Of the N uptake by crops in the N-fertilized treatments, 121–122 kg N ha−1 or 41–44% of the N taken up was allocated into straw (including stem, leaf, and others) in this study. Such a large amount of N within the straw indicates that its return to the field is critically important to N cycling in agroecosystems. In addition to feeding livestock and providing industrial materials, the remainder (> 40%) of the harvested maize straw was traditionally burnt in the field or in homes in Northeast China, which significantly pollutes the atmosphere by inducing haze episodes (Gao et al. 2009). To maintain sustainable productivity and eliminate N fertilizer pollution of the environment, re-coupled C and N cycling in arable soil, such as straw incorporation, should be encouraged in intensively cultivated regions (Wang et al. 2014).

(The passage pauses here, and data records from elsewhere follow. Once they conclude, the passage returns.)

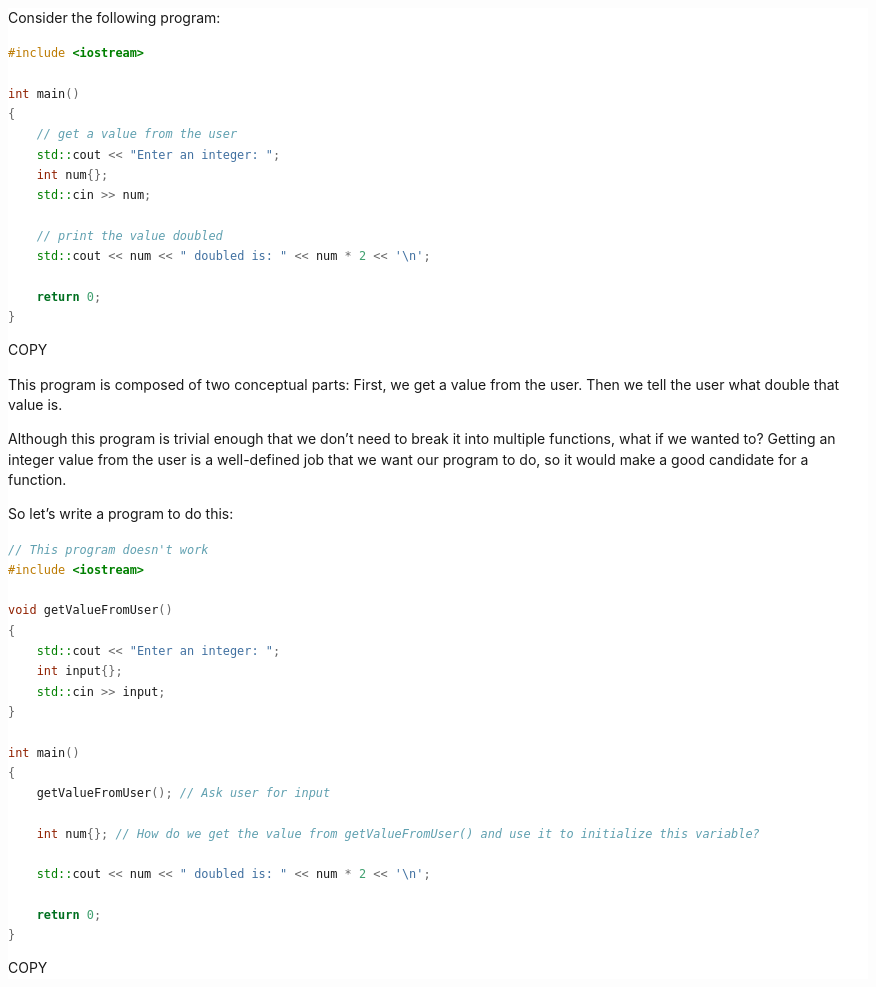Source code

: Consider the following program:

```cpp
#include <iostream>

int main()
{
	// get a value from the user
	std::cout << "Enter an integer: ";
	int num{};
	std::cin >> num;

	// print the value doubled
	std::cout << num << " doubled is: " << num * 2 << '\n';

	return 0;
}
```

COPY

This program is composed of two conceptual parts: First, we get a value from the user. Then we tell the user what double that value is.

Although this program is trivial enough that we don’t need to break it into multiple functions, what if we wanted to? Getting an integer value from the user is a well-defined job that we want our program to do, so it would make a good candidate for a function.

So let’s write a program to do this:

```cpp
// This program doesn't work
#include <iostream>

void getValueFromUser()
{
 	std::cout << "Enter an integer: ";
	int input{};
	std::cin >> input;
}

int main()
{
	getValueFromUser(); // Ask user for input

	int num{}; // How do we get the value from getValueFromUser() and use it to initialize this variable?

	std::cout << num << " doubled is: " << num * 2 << '\n';

	return 0;
}
```

COPY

Compared with the N treatment, straw incorporation (NS) significantly reduced the soil mineral N concentrations and increased the total 15N abundance and recovery in the ridge 0–10 cm layer at the V12 stage (Fig. 3, Fig. 4). These inverse trends indicated that straw incorporation improved the immobilization of mineral N at the early stage of maize cultivation, which is consistent with previous studies showing that fertilizer N retention was enhanced by straw incorporation in agricultural systems (Powlson et al. 1985; Malhi et al. 1989). The retained N is released during the following cultivations and then indirectly enhances the NUE15N.

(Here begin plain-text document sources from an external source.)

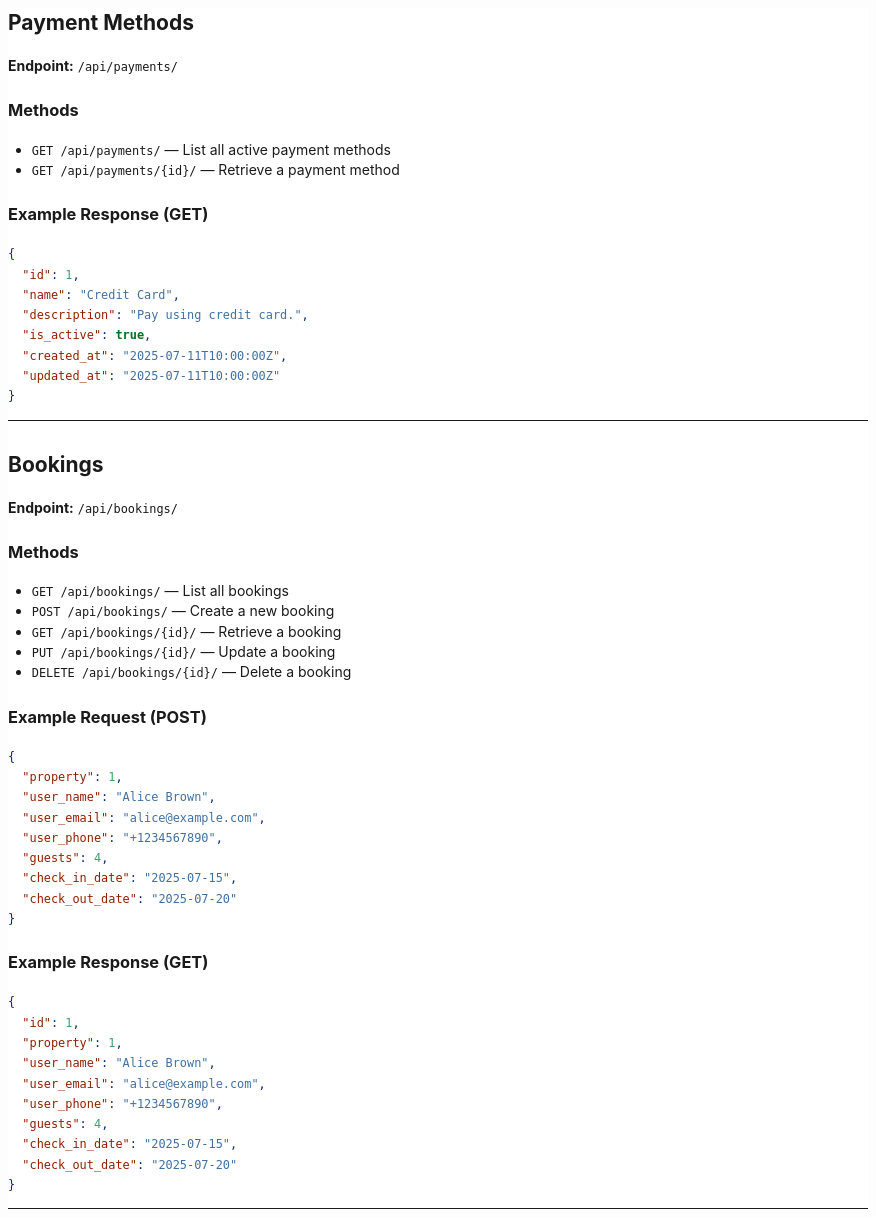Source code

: 
## Payment Methods

**Endpoint:** `/api/payments/`

### Methods
- `GET /api/payments/` — List all active payment methods
- `GET /api/payments/{id}/` — Retrieve a payment method

### Example Response (GET)
```json
{
  "id": 1,
  "name": "Credit Card",
  "description": "Pay using credit card.",
  "is_active": true,
  "created_at": "2025-07-11T10:00:00Z",
  "updated_at": "2025-07-11T10:00:00Z"
}
```

---

## Bookings

**Endpoint:** `/api/bookings/`

### Methods
- `GET /api/bookings/` — List all bookings
- `POST /api/bookings/` — Create a new booking
- `GET /api/bookings/{id}/` — Retrieve a booking
- `PUT /api/bookings/{id}/` — Update a booking
- `DELETE /api/bookings/{id}/` — Delete a booking

### Example Request (POST)
```json
{
  "property": 1,
  "user_name": "Alice Brown",
  "user_email": "alice@example.com",
  "user_phone": "+1234567890",
  "guests": 4,
  "check_in_date": "2025-07-15",
  "check_out_date": "2025-07-20"
}
```

### Example Response (GET)
```json
{
  "id": 1,
  "property": 1,
  "user_name": "Alice Brown",
  "user_email": "alice@example.com",
  "user_phone": "+1234567890",
  "guests": 4,
  "check_in_date": "2025-07-15",
  "check_out_date": "2025-07-20"
}
```

---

Although straw incorporation did not have a significant effect on maize yield and biomass in this study, we should pay attention to the long-term effects of straw incorporation (Liu et al. 2016). Long-term incorporation of straw with chemical N fertilizer can improve both nutrient and water use efficiency and grain yield (Kramer et al. 2002; Zhao et al. 2015b). Liang et al. (2013a, b) conducted two 15N microplot studies after 19 years of wheat-maize cultivation with and without straw incorporation in Chinese Loess Plateau, and finally they found that long-term straw incorporation increased the NUE15N from 50 to 58% to 62–65% because of the improved physical, chemical, and biological properties of the soil.

5 Conclusions

Through a 15N tracer study in the field, we evaluated the fate of fertilizer N (urea) in a soil-maize system under local management practices in Northeast China. We showed that 52% of fertilizer N was recovered in plants, 25% was recovered in soil, and 23% was lost at harvest. Fertilizer N loss mainly occurred in the early growth stage of maize cultivation. The low contribution (37%) of fertilizer N to crop N uptake indicated that fertilizer was an important N source but not the main N source and showed that exogenous N replenishment and substitution for soil N consumption should be counted as part of the fertilization effect. Future research should clarify the relative contributions of residual fertilizer N to crop N uptake and N loss in subsequent cultivations. Our findings also reinforced the importance of straw incorporation in agricultural systems as a storage system that increases N retention and decreases N losses, although significant differences were not observed between them in maize yield and N uptake in the short term.